Плечи его расправились, голос стал уверенным и хриплым, низковатым – он специально подражал то ли отцу, то ли деду, но выглядело это смешно. Он сцапал Алю за руку, шикнул на нее за тихое хныканье. Аля потянулась к Дане.
– Воспоминания можно присваивать исключительно после шестнадцати лет, да и то с согласия родителей. – Палыч устал ждать и, подхватив Алю на руки, успокоил остальных: – У меня двое внуков, чуть-чуть этой малявочки старше, так что я, можно сказать, заправский дед.
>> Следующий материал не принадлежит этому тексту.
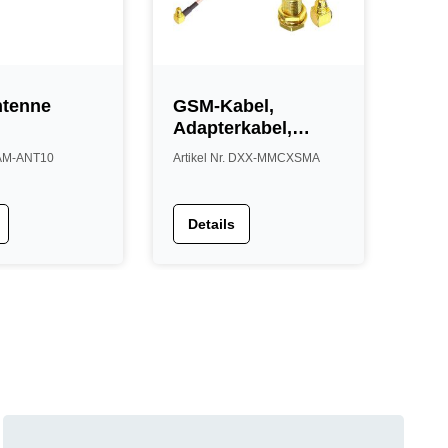
tenne
GSM-Kabel,
Adapterkabel,
MMCX-Anschluss
 AAM-ANT10
Artikel Nr. DXX-MMCXSMA
m. SMA-Anschluss,
für Visonic
Details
Пошли, пошли, я вам такую историю про мертвяков расскажу, закачаетесь…
– Только без аппетитных подробностей, – взмолилась Дана.
Сухо пронеслось по комнате хихиканье. Ушел Палыч, ушли дети, и показалось вдруг, что помутнел и помрачнел свет, а нервозность расползлась по углам и забила в уши: остались лишь волонтеры и банка с черной душой, которую ну никак не хотелось вдыхать, разбираться, как можно было столько всего перенести к девятнадцати годам. Все медлили, и только Дане хотелось, чтобы брат с сестрой поскорее вернулись из коридора.